Ainsi de Venus Williams, nouveau visage de Lacoste, de la prodige britannique Emma Raducanu (gagnante de l'US Open 2021) à l'affiche de la dernière cam­pagne du sac Lady 95.22 de Dior, ou encore de Naomi Osaka, égérie Louis Vuitton depuis 2020, qui vient de révé­ler son baby bump sur son Instagram (2,7 millions d'abonné·es).

Mais aujourd'hui c'est aussi dans la rue que se retrouve l'esprit tennis. 

Le tennis, un style au chic intemporel

Lancés par Miu Miu pour l'automne­-hi­ver 2022, la jupe plissée et le polo blancs sont devenus les icônes du tennis­core, tendance au succès phénomé­nal sur TikTok qui est venue appor­ter une version sportive à l'esthétique #oldmoney, dernière lubie vintage de la génération Y : un chic aristo british en tweed, robes de cocktail, uniformes d'étudiante et parties de raquettes.

"Ce qui est amusant avec ce retour de l'esthétique tennis, c'est son côté nostalgique, poursuit Thomas Zylberman. Alors que ses vêtements sont de plus en plus techniques, les créateurs restent fascinés par son côté rétro, voire rétrograde." Et son image de chic intemporel.

Les codifications vestimentaires fortes ont été imposées par les Anglais et règnent encore. - Marie-­Laure Gutto

Car même s'il s'est démocratisé, le tennis demeure attaché à l'image d'un "sport de riches" pratiqué dans des clubs aux règles encore très strictes.

"Les codifications vestimentaires fortes ont été imposées par les Anglais et règnent encore, notamment à Wimbledon, qui a inscrit l'obligation de porter du blanc dans son règlement en 1963, poursuit Marie-­Laure Gutton. Mais dès les débuts, à la fin du xixe siècle, les joueurs portent déjà cette couleur réservée, à l'époque, aux loisirs d'extérieur - elle rend invisible les traces de transpiration - et donc aux classes sociales privilégiées."

Sur les courts, les jupes droites à larges plis, les cardigans en maille inventent des basiques fonction­nels et dessinent la silhouette de la femme moderne.

"Un costume de tennis qui est extraordinairement chic par la liberté, la pertinence et l'excellence de ses lignes simples..." : c'est ainsi que Vogue décrit en 1926 la tenue réalisée par Jean Patou pour Suzanne Lenglen.
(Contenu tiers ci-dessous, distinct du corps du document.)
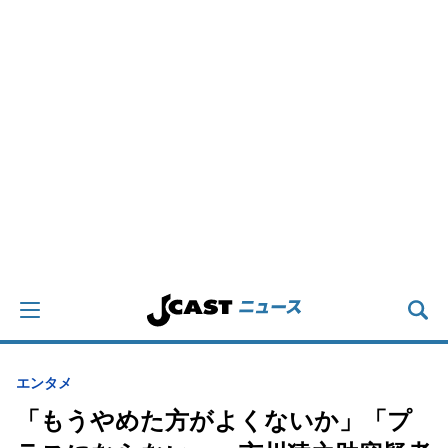
エンタメ
「もうやめた方がよくないか」「プ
Sans doute, le retour de la mini-jupe plissée blanche vient-­il remettre au goût du jour cet idéal émancipateur et cette image d'une féminité puissante.
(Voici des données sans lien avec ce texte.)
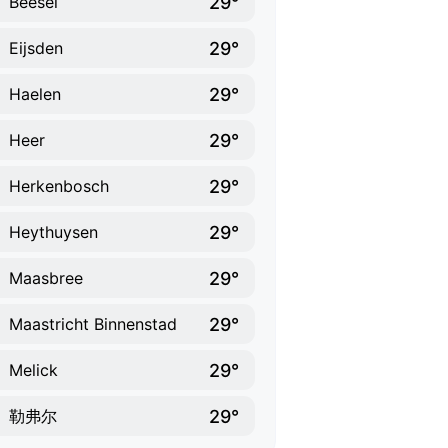
29°
Beesel
29°
Eijsden
29°
Haelen
29°
Heer
29°
Herkenbosch
29°
Heythuysen
29°
Maasbree
29°
Maastricht Binnenstad
29°
Melick
29°
勒弗尔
En finir avec l'aura élitiste du style preppy ?

Ce printemps-­été, l'inspiration est au style preppy des années 90. Pensez Lady Di en minirobe bleu pâle, cardigan rose pastel, perles aux oreilles et brushing jouant avec Steffi Graf.

La marque californienne basée à Paris Sporty & Rich assume cet héritage de chic athlétique et bourgeois. Parmi ses influences, on peut citer "le passé, les couleurs vives, (...) les salles de gym des années 90, (...) et les clubs de tennis", écrit la fondatrice Emily Oberg.
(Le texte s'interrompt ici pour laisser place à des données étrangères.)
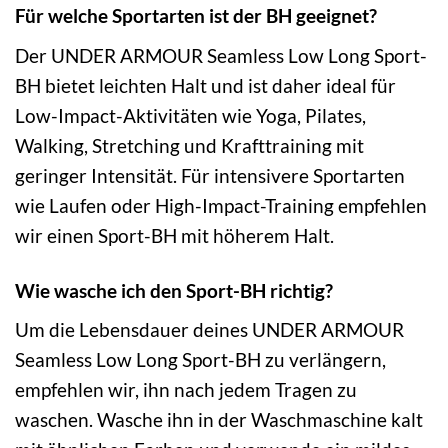
Für welche Sportarten ist der BH geeignet?
Der UNDER ARMOUR Seamless Low Long Sport-
BH bietet leichten Halt und ist daher ideal für
Low-Impact-Aktivitäten wie Yoga, Pilates,
Walking, Stretching und Krafttraining mit
geringer Intensität. Für intensivere Sportarten
wie Laufen oder High-Impact-Training empfehlen
wir einen Sport-BH mit höherem Halt.
Wie wasche ich den Sport-BH richtig?
Um die Lebensdauer deines UNDER ARMOUR
Seamless Low Long Sport-BH zu verlängern,
empfehlen wir, ihn nach jedem Tragen zu
waschen. Wasche ihn in der Waschmaschine kalt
Cette saison, le label propose une collection capsule avec l'équipementier américain Prince, où les survêtements à bande lavande côtoient les mini-shorts en velours éponge ou les sweats moelleux crème. Un esprit que l'on retrouve aussi chez Tennis Time Vintage ou encore Recreational Habits.

De nouvelles marques qui remettent au goût du jour le sportswear chic américain version génération Y, avec des coupes plus sexy (le polo crop top) et un discours plus inclusif.

Toutes les personnes, quelle que soit leur couleur, devraient pouvoir découvrir les joies du tennis, de l'équitation ou du golf. - Jackie Skye Muller et Marlon Muller

Couple mixte, Jackie Skye Muller et Marlon Muller ont ainsi créé Recreational Habits pour apporter "le monde exclusif de l'élite preppy et de ses loisirs aux personnes qui en étaient exclues. Toutes les personnes, quelle que soit leur couleur, devraient pouvoir découvrir les joies du tennis, de l'équitation ou du golf".

On jouera aussi la carte démocratique et de proximité en se précipitant sur la collection de Jonathan Anderson pour Uniqlo, qui revisite les vêtements de sport tradi des universités anglo ­ saxonnes – l'enseigne vient aussi de lan­cer Around the world with Roger Federer, une série d'évènements édu­catifs autour de l'art, du tennis et de la culture. 

En attendant de retrouver ses cos­tumes sur Zendaya dans Challengers, pourquoi ne pas réviser ses classiques avec Match Point, le film de Woody Allen (2005). Un double amoureux dont l'esthétique sublime et les répliques tor­rides n'ont pas fini de troubler l'univers pas si lisse de la raquette.